# Kirchoff's Voltage Law with Capacitor

1. Dec 6, 2015

### Haven Barnes

1. The problem statement, all variables and given/known data
Here is the problem in question. The only values given are those shown on the circuit labels. We are asked to form a voltage equation using Kirchoff's voltage law with specific loops. We were NOT asked to solve the equations for the currents.

2. Relevant equations
Sum of Voltage in a closed loop = 0.
V = IR
Voltage on an inductor = -L*(di/dt)
V = Q/C

Important equation for my question: I = dQ/dt

3. The attempt at a solution

-2I3 - I3/7 - 2I3 + 5*dI2/dt = 0

^This equation was marked completely wrong because he wanted Q/7 for the voltage on the capacitor in the diagram.

However, we are not given a value for Q, so I was wondering how having this unknown variable in the equation would help us solve for the currents at all?

When I asked, my professor told me that I was 100% wrong because if I tried to solve for the currents, it would not work. (Which confuses me as Q doesn't seem to be helpful either as we would be left with too many unknown variables).

Here's my attempt at arguing why it is right. I would appreciate any advice/direction on if I am way off or am in the right direction.

My idea is that since I = dQ/dt, this forms a direct relationship between the charge on that conductor and the current we would be trying to solve for. Using a differential equation and some other fiddling I feel that I could argue that this is true

Here is an example of the strategy I'm referring to, however this is used on an AC circuit.

2. Dec 6, 2015

### Staff: Mentor

Recall that the charge on a capacitor is equal to the integral of the current over time. So if $I_c$ is the current flowing into the capacitor, then
$$V_c = \frac{1}{C} \int I_c~dt$$

3. Dec 6, 2015

### Haven Barnes

My next thought is that we can assume from the circuit diagram (and no V(t) function given for the Battery), that this is a DC circuit, and that means that the current is constant.

Would it be ok to assume from this that the voltage on the capacitor is then : V_c = I(t) / C ?

4. Dec 6, 2015

### cnh1995

How can you say current is constant? DC circuit implies that the source voltage is constant.
Vc=Q/C always and not I/C.

5. Dec 6, 2015

### Staff: Mentor

At steady state (after a long time) the capacitor voltage will have reached its final value and no further current will flow into it. That will make that whole loop "dead", since no current will flow. Similarly, at steady state the current will stop changing in the inductor and it will end up with zero potential difference across it (it'll look like a short circuit). You can determine the steady state conditions by shorting out any inductors and removing any capacitors, then determine the potentials and currents in what's left of the circuit.

* Rows *
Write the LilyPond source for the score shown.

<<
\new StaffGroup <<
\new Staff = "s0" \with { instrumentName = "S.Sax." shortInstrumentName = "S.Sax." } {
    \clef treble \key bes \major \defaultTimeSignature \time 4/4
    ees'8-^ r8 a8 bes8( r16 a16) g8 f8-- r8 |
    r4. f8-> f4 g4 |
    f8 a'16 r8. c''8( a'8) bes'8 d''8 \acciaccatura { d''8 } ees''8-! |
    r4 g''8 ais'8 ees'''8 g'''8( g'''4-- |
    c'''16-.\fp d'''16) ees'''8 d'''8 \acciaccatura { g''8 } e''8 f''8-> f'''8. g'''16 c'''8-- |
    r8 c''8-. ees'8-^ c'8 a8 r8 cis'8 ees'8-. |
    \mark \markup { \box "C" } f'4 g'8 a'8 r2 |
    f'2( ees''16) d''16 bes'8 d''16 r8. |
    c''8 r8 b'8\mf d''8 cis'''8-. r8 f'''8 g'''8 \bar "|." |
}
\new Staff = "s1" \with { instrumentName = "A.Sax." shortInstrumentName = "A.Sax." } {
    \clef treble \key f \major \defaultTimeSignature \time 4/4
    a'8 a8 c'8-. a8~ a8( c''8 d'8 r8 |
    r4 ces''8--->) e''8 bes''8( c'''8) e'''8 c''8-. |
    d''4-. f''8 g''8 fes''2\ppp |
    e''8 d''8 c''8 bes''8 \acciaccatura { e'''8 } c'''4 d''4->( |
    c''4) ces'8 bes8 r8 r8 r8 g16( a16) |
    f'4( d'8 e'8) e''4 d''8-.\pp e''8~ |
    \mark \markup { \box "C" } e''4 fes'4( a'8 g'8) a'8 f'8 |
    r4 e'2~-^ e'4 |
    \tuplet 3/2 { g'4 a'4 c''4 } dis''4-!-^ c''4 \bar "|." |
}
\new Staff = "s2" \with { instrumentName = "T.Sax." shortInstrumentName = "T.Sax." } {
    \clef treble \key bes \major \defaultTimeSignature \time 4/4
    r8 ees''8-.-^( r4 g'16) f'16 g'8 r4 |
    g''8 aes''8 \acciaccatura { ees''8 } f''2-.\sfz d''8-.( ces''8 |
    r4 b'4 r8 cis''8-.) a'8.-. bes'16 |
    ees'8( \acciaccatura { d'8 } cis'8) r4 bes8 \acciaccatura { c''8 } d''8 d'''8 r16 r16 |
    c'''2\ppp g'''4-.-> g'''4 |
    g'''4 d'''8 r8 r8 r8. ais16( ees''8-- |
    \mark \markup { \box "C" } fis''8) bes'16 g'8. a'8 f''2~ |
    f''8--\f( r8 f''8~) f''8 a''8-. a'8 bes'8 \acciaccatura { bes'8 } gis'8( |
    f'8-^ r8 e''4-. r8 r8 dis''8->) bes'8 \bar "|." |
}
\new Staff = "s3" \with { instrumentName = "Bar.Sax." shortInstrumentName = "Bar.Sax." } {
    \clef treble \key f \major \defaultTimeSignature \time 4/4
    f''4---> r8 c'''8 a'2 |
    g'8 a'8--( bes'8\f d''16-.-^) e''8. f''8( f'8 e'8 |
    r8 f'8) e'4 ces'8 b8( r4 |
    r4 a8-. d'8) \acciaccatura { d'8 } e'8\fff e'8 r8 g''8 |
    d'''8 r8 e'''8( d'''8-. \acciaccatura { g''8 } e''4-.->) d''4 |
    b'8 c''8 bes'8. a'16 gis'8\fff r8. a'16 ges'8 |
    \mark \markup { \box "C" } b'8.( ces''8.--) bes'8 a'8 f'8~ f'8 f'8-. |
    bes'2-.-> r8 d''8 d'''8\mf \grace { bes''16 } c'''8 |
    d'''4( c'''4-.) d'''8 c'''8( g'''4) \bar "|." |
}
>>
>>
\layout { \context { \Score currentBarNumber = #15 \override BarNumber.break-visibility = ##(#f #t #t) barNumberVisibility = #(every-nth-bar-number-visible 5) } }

* Task set *
**A.** In the forum thread on Kirchhoff's voltage law, what expression did the professor want for the voltage on the capacitor?
**B.** Reproduce a passage of the forum thread, beginning at the words "2. Dec 6, 2015" and stopping after the words "V_c = I(t) / C ?".

* Task-by-task solutions *
**A.** Q/7

**B.**
2. Dec 6, 2015

### Staff: Mentor

Recall that the charge on a capacitor is equal to the integral of the current over time. So if $I_c$ is the current flowing into the capacitor, then
$$V_c = \frac{1}{C} \int I_c~dt$$

3. Dec 6, 2015

### Haven Barnes

My next thought is that we can assume from the circuit diagram (and no V(t) function given for the Battery), that this is a DC circuit, and that means that the current is constant.

Would it be ok to assume from this that the voltage on the capacitor is then : V_c = I(t) / C ?